TF-CBT is very effective. Research shows children and adolescents experiencing severe emotional repercussions due to trauma frequently respond well to this technique. There were several studies that was conducted on the impact of TF-CBT on adolescent survivors of trauma have showed improvement by reducing symptoms of depression, anxiety, and post-traumatic stress disorder (PTSD).
Most kids and teens with traumatic exposure often do not receive any help. Even those who are known to need the help many not get any services. This is especially true for children who are minorities and recent immigrants, may have less access to mental health services. Even when children are seen for mental health services, their trauma exposure may not be known or addressed. For those children who do receive services, evidence-based treatment is not the norm (Children and Trauma Update for Mental Health Professionals, n.d.).
In conclusion, childhood trauma can affect any race, class, and gender. African American children suffer the most trauma when it comes to any other race. Secondly, girls suffer more trauma then boys. Lastly, children who are poor experiences more trauma than children who are not poor. It is important to recognize early signs of behavior changes or unacceptable behaviors when a child had experienced trauma or is currently experiencing trauma. Early detection in those behavior may benefit in the treatment being more effective for the child. Some people may not have resources to treatment or can not afford treatment when it comes to treating a child with trauma which can cause a child to become adults with unresolved trauma and may not function normally as an adult.
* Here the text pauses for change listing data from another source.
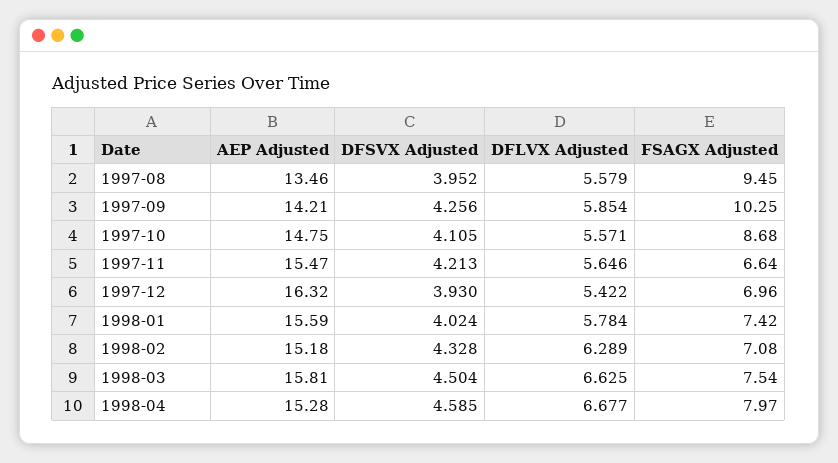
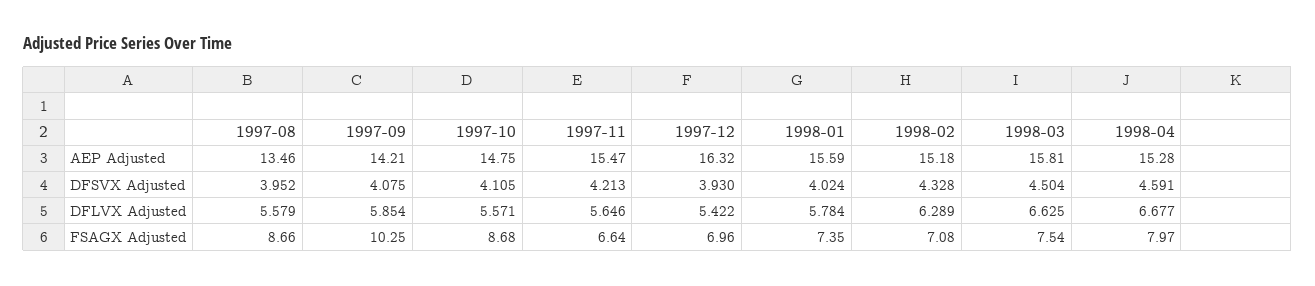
FSAGX Adjusted, 1997-08: 9.45 -> 8.66
DFSVX Adjusted, 1997-09: 4.256 -> 4.075
FSAGX Adjusted, 1998-01: 7.42 -> 7.35
DFSVX Adjusted, 1998-04: 4.585 -> 4.591

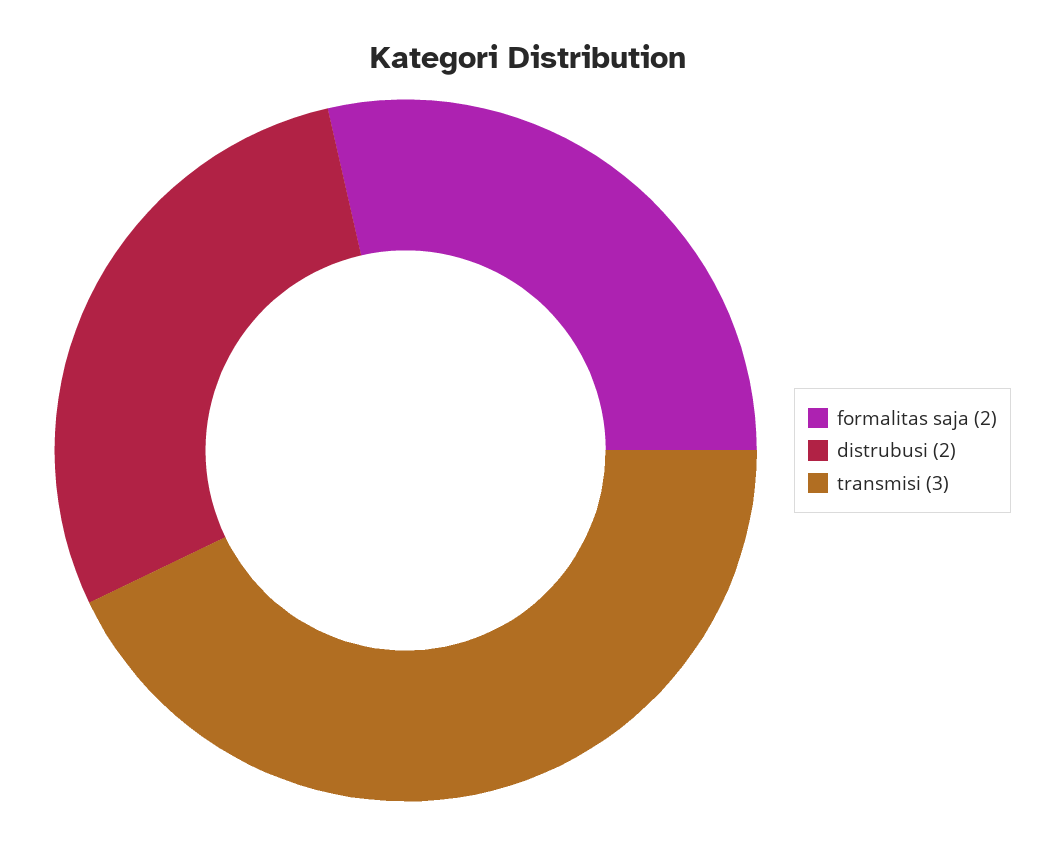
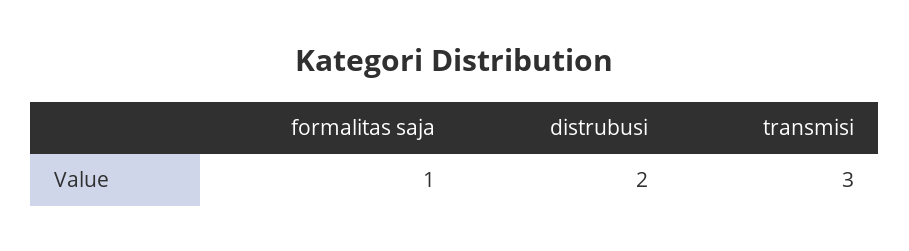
formalitas saja: 2 -> 1

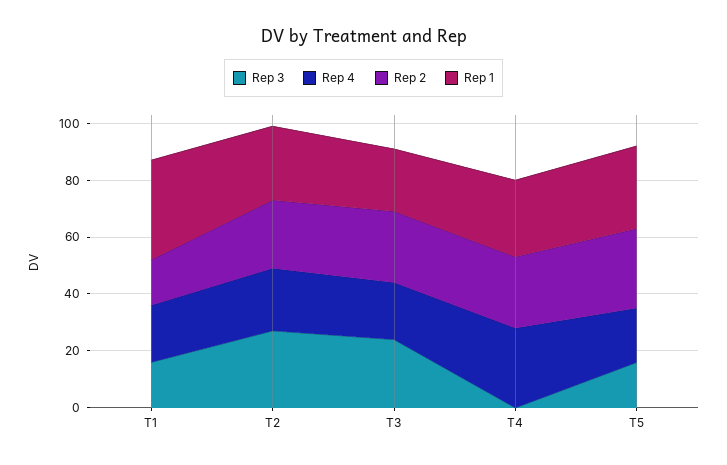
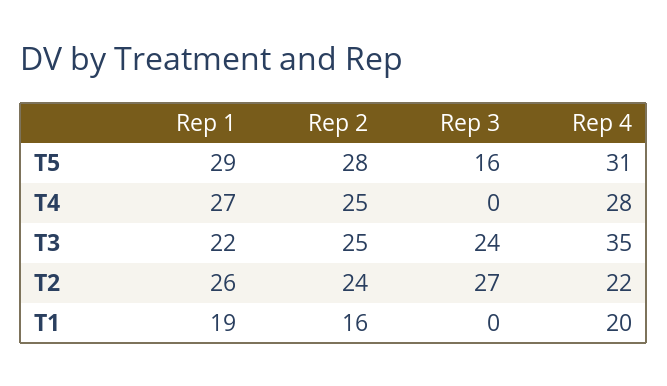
Rep 3, T1: 15 -> 0
Rep 1, T1: 35 -> 19
Rep 4, T3: 20 -> 35
Rep 4, T5: 20 -> 31

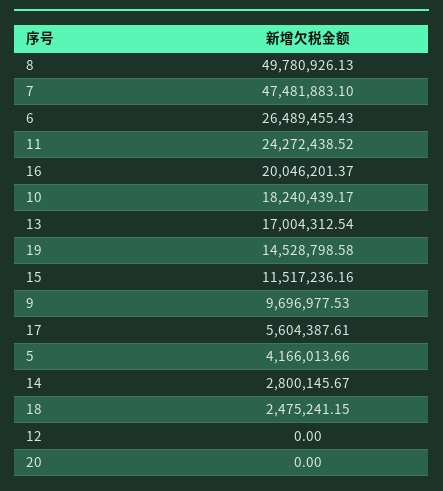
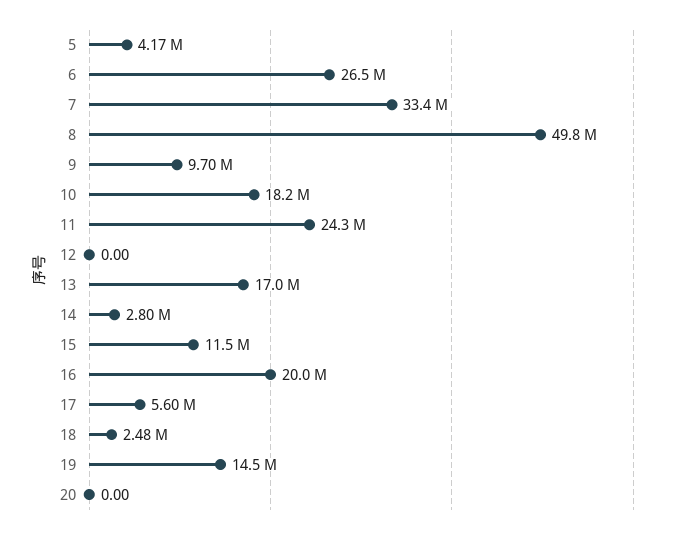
7: 47481883.1 -> 33400000

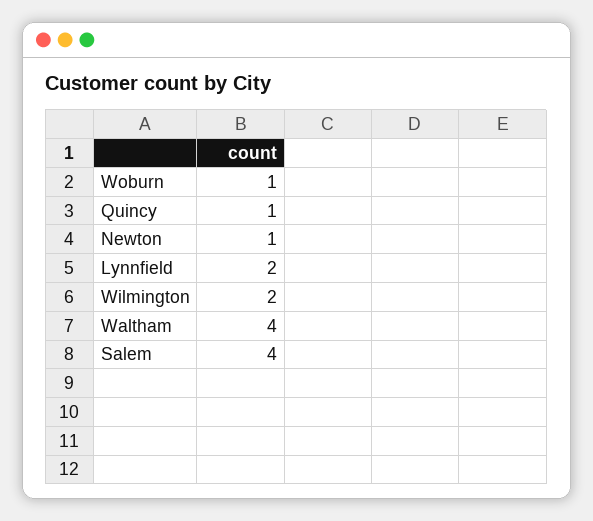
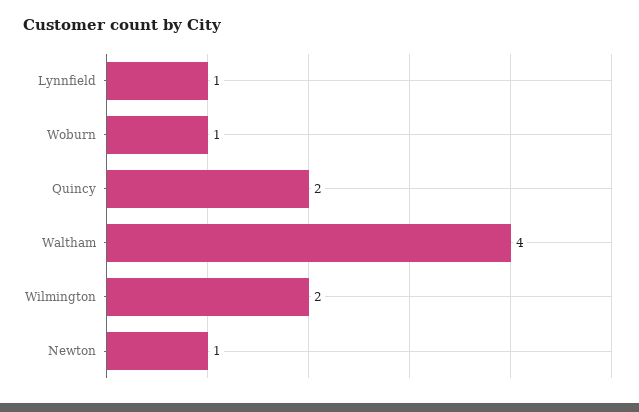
Quincy: 1 -> 2
Lynnfield: 2 -> 1
Salem: 4 -> none

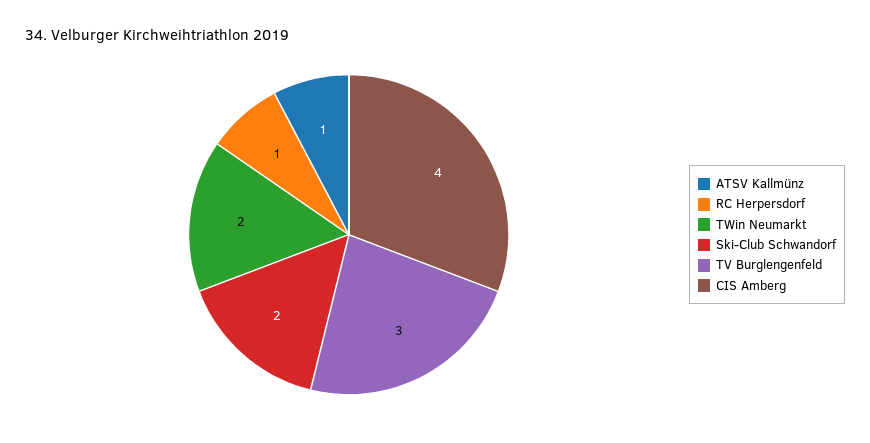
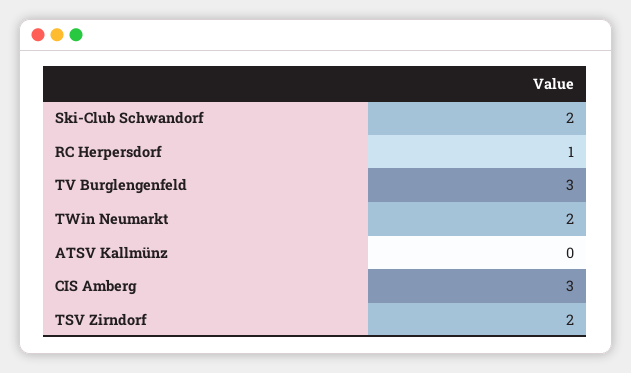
ATSV Kallmünz: 1 -> 0
CIS Amberg: 4 -> 3
TSV Zirndorf: none -> 2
Some people may not even notice that they are traumatized and may not seek help or treatment. Lastly, some people may not be aware of the resources available to them to seek the help they need for the child. Lastly, raising effective awareness in childhood trauma would significantly benefit caregivers, teachers, families, mental health professionals, physicians, and communities to be knowledge on signs and behaviors and how to effectively help the child build a support system, ensuing that the child is safe, and letting the child freely express themselves.